(Welcome to The Quarantine Stream, a series where the /Film team shares what they’ve been watching while social distancing during the COVID-19 pandemic.)

The Movie: Tokyo Godfathers

Where You Can Stream It: Crackle

The Pitch: Three homeless people discover an abandoned baby in a garbage dump on Christmas Eve, and decide to do anything in their power to find it a home.
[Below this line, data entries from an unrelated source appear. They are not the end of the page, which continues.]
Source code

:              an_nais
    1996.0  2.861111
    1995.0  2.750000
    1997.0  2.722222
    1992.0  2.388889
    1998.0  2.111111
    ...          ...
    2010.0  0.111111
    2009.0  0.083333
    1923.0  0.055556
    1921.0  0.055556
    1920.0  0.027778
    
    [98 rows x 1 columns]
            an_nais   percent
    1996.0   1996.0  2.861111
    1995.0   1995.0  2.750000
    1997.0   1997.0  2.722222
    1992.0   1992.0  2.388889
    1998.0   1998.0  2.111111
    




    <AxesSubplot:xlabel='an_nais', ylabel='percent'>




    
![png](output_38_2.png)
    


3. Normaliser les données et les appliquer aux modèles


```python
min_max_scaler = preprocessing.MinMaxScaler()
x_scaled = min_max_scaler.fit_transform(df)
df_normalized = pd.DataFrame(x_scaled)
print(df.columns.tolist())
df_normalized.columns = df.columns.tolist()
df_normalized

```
Why It’s Essential Quarantine Viewing: I’m an avowed fan of Satoshi Kon, whose name I believe should be celebrated in equal standing as the globally acclaimed Hayao Miyazaki. His often brutal meditations on identity and memory are some of the most astounding animated films — nay, films — that I’ve ever seen. Tokyo Godfathers, released in 2003 to near-universal acclaim, is his kindest film, even if on the surface it is his ugliest, animation-wise. It’s intentionally ugly though: exploring the seedy underworld of Tokyo’s homeless on Christmas Eve, in a Frank Capra-esque dramedy that is equal turns heartwarming and harrowing — and oddly sentimental for its director — that is all about the miracle of Christmas.
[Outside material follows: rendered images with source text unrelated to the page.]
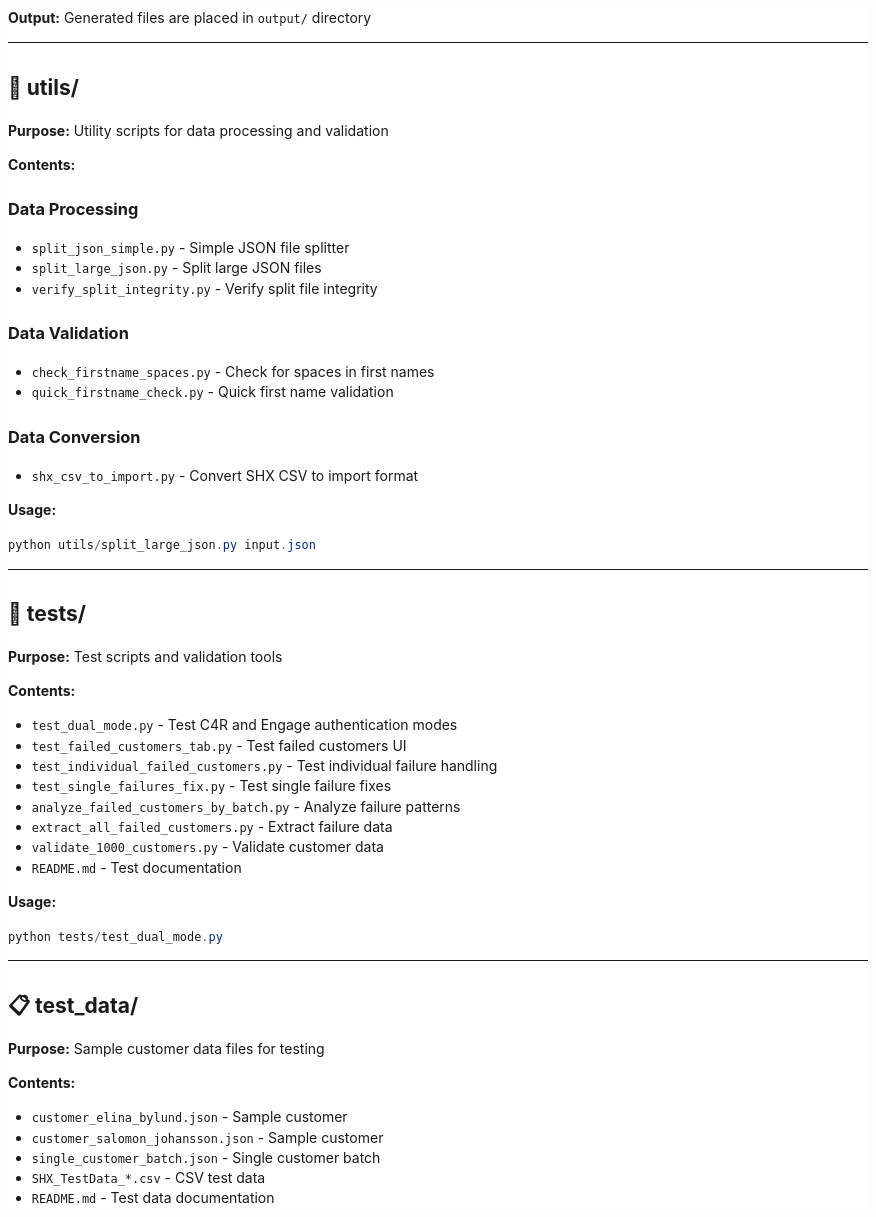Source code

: **Output:** Generated files are placed in `output/` directory

---

## 🔧 utils/
**Purpose:** Utility scripts for data processing and validation

**Contents:**

### Data Processing
- `split_json_simple.py` - Simple JSON file splitter
- `split_large_json.py` - Split large JSON files
- `verify_split_integrity.py` - Verify split file integrity

### Data Validation
- `check_firstname_spaces.py` - Check for spaces in first names
- `quick_firstname_check.py` - Quick first name validation

### Data Conversion
- `shx_csv_to_import.py` - Convert SHX CSV to import format

**Usage:**
```powershell
python utils/split_large_json.py input.json
```

---

## 🧪 tests/
**Purpose:** Test scripts and validation tools

**Contents:**
- `test_dual_mode.py` - Test C4R and Engage authentication modes
- `test_failed_customers_tab.py` - Test failed customers UI
- `test_individual_failed_customers.py` - Test individual failure handling
- `test_single_failures_fix.py` - Test single failure fixes
- `analyze_failed_customers_by_batch.py` - Analyze failure patterns
- `extract_all_failed_customers.py` - Extract failure data
- `validate_1000_customers.py` - Validate customer data
- `README.md` - Test documentation

**Usage:**
```powershell
python tests/test_dual_mode.py
```

---

## 📋 test_data/
**Purpose:** Sample customer data files for testing

**Contents:**
- `customer_elina_bylund.json` - Sample customer
- `customer_salomon_johansson.json` - Sample customer
- `single_customer_batch.json` - Single customer batch
- `SHX_TestData_*.csv` - CSV test data
- `README.md` - Test data documentation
The holiday legitimacy of Kon’s 2003 film may be up for debate, but the dramedy is full of so much warmth and empathy that it is easily a Christmas movie in my book. Loosely based on Peter B. Kyne’s novel Three GodfathersTokyo Godfathers follows three homeless people — a depressed alcoholic named Gin, a transgender woman named Hana, and a runaway teen named Miyuki — who discover an abandoned baby on Christmas Eve. The trio decide to find the baby’s parents, exploring the seedy underbelly of Tokyo and its homeless community.
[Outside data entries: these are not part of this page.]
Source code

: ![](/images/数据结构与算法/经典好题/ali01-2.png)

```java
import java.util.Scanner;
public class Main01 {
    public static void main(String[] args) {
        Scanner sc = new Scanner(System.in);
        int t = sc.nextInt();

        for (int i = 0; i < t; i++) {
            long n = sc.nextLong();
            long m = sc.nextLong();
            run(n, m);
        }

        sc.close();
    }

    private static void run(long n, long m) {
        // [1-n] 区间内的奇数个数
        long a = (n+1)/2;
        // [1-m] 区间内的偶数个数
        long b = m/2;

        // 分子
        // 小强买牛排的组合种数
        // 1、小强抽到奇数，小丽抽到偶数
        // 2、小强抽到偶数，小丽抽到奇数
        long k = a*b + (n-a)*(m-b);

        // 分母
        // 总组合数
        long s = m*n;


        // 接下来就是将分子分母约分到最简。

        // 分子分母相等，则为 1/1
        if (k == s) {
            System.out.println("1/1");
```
Hijinks naturally ensue — taking the trio through an abandoned house, an alley full of homeless people trying to keep warm on Christmas Eve, a drugstore — but like many of Kon’s films, Tokyo Godfathers is a film that takes its stories and its characters seriously. The locations are all more than a little depressing, lent a grim realism by Kon’s simple, muted animation style — one in which only the characters pop out amid Tokyo’s stark, dirty streets and lesser-seen locales. But there’s an unexpected warmth that can be found even in the most forlorn locations, which Kon charts skillfully in a story that mixes melodrama, comedy, and a surprising amount of nail-biting action.

I’ve spent a lot of time on this site trying to convince others that anime is worth their time, but I won’t repeat that spiel with Tokyo Godfathers, as I think it’s a film that doesn’t have to justify its existence. It’s a film co-written and directed by a renowned anime director (gone before his time) and discussed as a film that’s surprisingly good “for an anime film,” but its medium shouldn’t make its tragicomic story of found family any lesser.